#### Given entries:
+---+
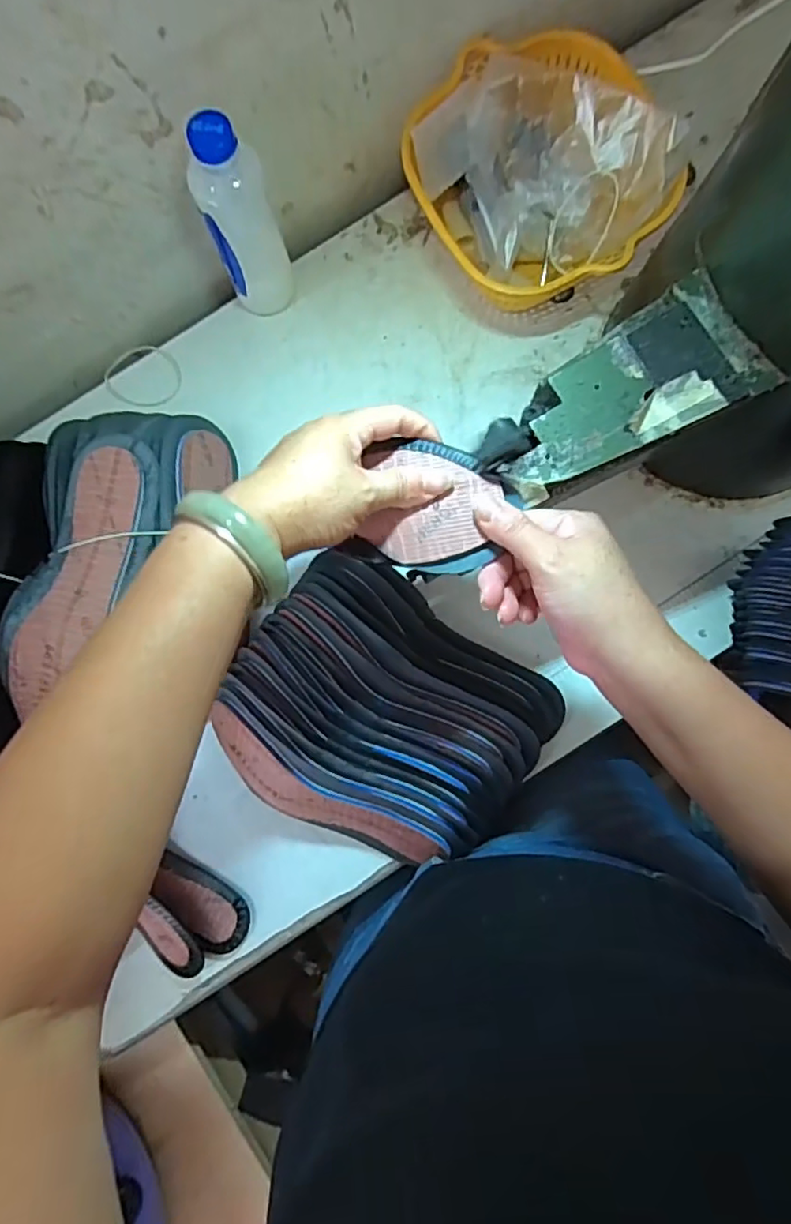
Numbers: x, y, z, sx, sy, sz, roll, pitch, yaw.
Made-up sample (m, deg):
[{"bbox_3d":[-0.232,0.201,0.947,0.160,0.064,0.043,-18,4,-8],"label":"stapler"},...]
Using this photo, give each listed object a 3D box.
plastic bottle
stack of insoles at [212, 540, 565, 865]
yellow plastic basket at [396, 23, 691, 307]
[{"bbox_3d":[-0.121,-0.307,0.502,0.045,0.171,0.047,12,88,7],"label":"plastic bottle"},{"bbox_3d":[-0.011,0.084,0.502,0.240,0.066,0.201,33,91,7],"label":"stack of insoles"},{"bbox_3d":[0.121,-0.363,0.530,0.212,0.083,0.198,0,87,6],"label":"yellow plastic basket"}]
+---+
#### What this task involves:
Exactly as they appear above, give the records again, without their pictures.

#### Response area:
Numbers: x, y, z, sx, sy, sz, roll, pitch, yaw.
Made-up sample (m, deg):
[{"bbox_3d":[-0.232,0.201,0.947,0.160,0.064,0.043,-18,4,-8],"label":"stapler"},...]
Using this photo, give each listed object a 3D box.
plastic bottle
stack of insoles at [212, 540, 565, 865]
yellow plastic basket at [396, 23, 691, 307]
[{"bbox_3d":[-0.121,-0.307,0.502,0.045,0.171,0.047,12,88,7],"label":"plastic bottle"},{"bbox_3d":[-0.011,0.084,0.502,0.240,0.066,0.201,33,91,7],"label":"stack of insoles"},{"bbox_3d":[0.121,-0.363,0.530,0.212,0.083,0.198,0,87,6],"label":"yellow plastic basket"}]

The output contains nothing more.